Na prática, o Conselho fortalece as alianças entre territórios, promove a aprendizagem mútua e amplia as oportunidades de cooperação baseadas na solidariedade e em interesses compartilhados. Os beneficiados são os próprios governos locais, no caso do Brasil, os municípios, que passam a contar com uma plataforma para dividir conhecimento e acessar redes de apoio internacionais.
A perspectiva brasileira é relevante para essa conversa, afinal, são 5.570 municípios, com realidades muito diferentes entre si, para os quais a cooperação com outros níveis de governo e com governos locais de todo o mundo é uma ferramenta de desenvolvimento e foi essa leitura e a defesa que a ABM levou ao painel, ao lado dos demais palestrantes.
O valor agregado para a rede da CGLU está no reconhecimento dos governos locais como atores que geram conhecimento, inovação e soluções que partem do nível territorial para um alcance global. A cooperação descentralizada deixa de ser vista como assistência entre os países e passa a ser tratada como troca entre pares.
Espaços de fala como esses reforça uma trajetória que a ABM vem construindo na articulação internacional dos municípios brasileiros. Ao ajudar a moldar um instrumento global desde a sua concepção, a associação garante que a voz dos pequenos e médios municípios do Brasil seja ouvida onde as decisões que afetam os territórios são tomadas e podem transformar a realidade da população a nível local.
Sobre o Congresso Mundial da CGLU
O Congresso Mundial e a Cúpula de Líderes Locais e Regionais são o maior encontro da United Cities and Local Governments (UCLG), (em português, Cidades e Governos Locais Unidos – CGLU), reunindo prefeitos, governadores, vereadores, associações municipais, parceiros da sociedade civil e representantes do sistema internacional de todo o mundo. Trata-se de um espaço onde o movimento municipalista toma decisões, define prioridades e articula uma voz comum a nível internacional.
A edição de 2026 ocorreu em Tânger, no Marrocos, entre os dias 22 e 25 de junho, e reuniu mais de 3.000 líderes locais e regionais. É no Congresso que funcionam os órgãos de governança da organização, a Assembleia Geral, o Conselho Mundial e o Bureau Executivo, responsáveis pelas decisões que orientam o futuro imediato do movimento. Foi durante a sessão do Conselho Mundial que a ABM apresentou o Conselho de Cooperação Descentralizada, instrumento anteriormente mencionado.
O encontro em 2026 chegou em um momento em que as soluções vindas dos governos locais ganharam protagonismo no cenário internacional. A proposta é avançar rumo a um multilateralismo em rede, conduzido pelas cidades em parceria com suas comunidades, ancorado nas necessidades reais das pessoas e nos serviços públicos como instrumentos de transformação.

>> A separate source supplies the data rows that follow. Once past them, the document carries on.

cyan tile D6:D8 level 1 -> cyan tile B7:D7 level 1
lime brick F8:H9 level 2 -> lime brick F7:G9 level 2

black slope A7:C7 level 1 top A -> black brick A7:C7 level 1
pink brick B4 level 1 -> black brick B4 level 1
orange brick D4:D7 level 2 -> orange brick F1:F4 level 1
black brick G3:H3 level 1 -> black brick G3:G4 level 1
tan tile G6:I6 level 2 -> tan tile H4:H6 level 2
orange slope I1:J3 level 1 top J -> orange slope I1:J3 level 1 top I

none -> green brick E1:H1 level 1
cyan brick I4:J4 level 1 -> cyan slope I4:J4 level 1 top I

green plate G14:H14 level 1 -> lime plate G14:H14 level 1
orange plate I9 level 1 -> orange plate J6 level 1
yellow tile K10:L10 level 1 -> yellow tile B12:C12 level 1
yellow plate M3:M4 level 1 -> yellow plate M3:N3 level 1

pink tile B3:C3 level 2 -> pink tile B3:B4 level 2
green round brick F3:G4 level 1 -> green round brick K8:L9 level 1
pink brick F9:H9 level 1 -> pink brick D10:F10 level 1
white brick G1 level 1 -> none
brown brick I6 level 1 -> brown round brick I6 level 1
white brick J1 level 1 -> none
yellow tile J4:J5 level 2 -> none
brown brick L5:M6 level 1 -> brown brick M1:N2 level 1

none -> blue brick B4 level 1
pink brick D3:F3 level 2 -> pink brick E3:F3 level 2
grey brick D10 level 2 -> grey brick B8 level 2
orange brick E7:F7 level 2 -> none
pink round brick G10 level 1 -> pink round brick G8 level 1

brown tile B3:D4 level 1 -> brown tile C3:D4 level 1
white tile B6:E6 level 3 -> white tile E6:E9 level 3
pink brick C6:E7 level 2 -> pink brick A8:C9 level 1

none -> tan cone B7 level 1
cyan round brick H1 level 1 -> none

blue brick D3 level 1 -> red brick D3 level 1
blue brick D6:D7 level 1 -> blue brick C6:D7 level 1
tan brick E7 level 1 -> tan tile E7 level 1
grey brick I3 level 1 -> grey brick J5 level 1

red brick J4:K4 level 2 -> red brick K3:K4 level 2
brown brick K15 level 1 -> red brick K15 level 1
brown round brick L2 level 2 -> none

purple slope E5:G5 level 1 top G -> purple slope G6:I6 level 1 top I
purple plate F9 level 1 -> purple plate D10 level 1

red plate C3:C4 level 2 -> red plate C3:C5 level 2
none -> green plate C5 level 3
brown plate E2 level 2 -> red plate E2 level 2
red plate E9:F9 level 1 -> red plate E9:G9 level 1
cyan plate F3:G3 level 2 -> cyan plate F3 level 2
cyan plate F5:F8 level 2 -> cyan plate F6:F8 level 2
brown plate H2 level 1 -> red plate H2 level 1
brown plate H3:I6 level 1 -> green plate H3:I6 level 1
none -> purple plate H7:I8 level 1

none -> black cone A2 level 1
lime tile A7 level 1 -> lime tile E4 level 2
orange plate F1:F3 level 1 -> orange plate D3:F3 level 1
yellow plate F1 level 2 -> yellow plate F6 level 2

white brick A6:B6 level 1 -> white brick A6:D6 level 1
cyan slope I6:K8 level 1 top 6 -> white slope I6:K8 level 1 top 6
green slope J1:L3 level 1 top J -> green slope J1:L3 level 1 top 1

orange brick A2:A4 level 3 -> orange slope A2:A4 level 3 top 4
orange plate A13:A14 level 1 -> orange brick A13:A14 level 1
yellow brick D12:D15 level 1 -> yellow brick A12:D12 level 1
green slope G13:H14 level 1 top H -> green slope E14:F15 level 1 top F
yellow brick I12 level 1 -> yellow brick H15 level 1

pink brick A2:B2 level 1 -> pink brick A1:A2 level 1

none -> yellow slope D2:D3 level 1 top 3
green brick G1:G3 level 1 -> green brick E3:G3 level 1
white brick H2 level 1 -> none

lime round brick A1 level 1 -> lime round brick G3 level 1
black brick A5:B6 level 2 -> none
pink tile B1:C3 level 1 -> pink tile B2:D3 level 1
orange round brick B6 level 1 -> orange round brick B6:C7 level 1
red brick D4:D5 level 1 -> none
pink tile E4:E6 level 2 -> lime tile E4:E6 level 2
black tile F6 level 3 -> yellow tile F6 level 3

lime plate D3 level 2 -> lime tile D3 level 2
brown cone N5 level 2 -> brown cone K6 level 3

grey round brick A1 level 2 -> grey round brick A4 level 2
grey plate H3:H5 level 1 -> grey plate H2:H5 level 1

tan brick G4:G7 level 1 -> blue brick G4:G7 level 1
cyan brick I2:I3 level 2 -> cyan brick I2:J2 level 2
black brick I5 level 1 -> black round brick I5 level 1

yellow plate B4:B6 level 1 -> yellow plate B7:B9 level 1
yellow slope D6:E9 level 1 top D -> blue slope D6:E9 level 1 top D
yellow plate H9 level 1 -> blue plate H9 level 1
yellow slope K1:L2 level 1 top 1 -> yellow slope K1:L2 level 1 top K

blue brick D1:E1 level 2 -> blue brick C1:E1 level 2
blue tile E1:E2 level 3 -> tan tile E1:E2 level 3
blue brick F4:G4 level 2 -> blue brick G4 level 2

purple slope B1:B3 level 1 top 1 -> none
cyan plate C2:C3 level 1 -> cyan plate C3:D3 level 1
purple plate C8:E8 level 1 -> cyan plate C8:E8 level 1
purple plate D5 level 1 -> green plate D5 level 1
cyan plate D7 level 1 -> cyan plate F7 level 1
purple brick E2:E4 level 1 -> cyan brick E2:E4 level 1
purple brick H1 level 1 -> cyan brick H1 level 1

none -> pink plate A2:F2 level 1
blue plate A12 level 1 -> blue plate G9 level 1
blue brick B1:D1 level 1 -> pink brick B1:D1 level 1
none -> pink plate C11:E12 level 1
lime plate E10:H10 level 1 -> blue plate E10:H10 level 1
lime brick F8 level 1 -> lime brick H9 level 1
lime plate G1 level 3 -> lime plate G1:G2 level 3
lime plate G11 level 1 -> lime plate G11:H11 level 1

O Congresso também é o ponto de convergência dos 100 Dias de Multilateralismo Local, um ciclo que vai de 21 de abril a 30 de julho de 2026 e conecta o Congresso a outros marcos internacionais, como o Fórum Urbano Mundial e a revisão do Objetivo de Desenvolvimento Sustentável 11. No centro dessa agenda está o Pacto Social Local, construído por meio de consultas à sociedade civil sobre temas como habitação, finanças locais, saúde pública, sistemas alimentares, justiça climática e cultura, sempre atravessados pelos eixos do cuidado, do antirracismo e da juventude.
Ao levar a Tânger a experiência de quem governa cidades pequenas e médias, a associação conecta milhares de municípios brasileiros às decisões que definem os rumos dos governos locais no mundo. Garantir esse canal aberto, para que nenhuma cidade brasileira fique de fora dessas conversas, é o que a ABM entende e atua para que a cooperação internacional sirva aos municípios brasileiros.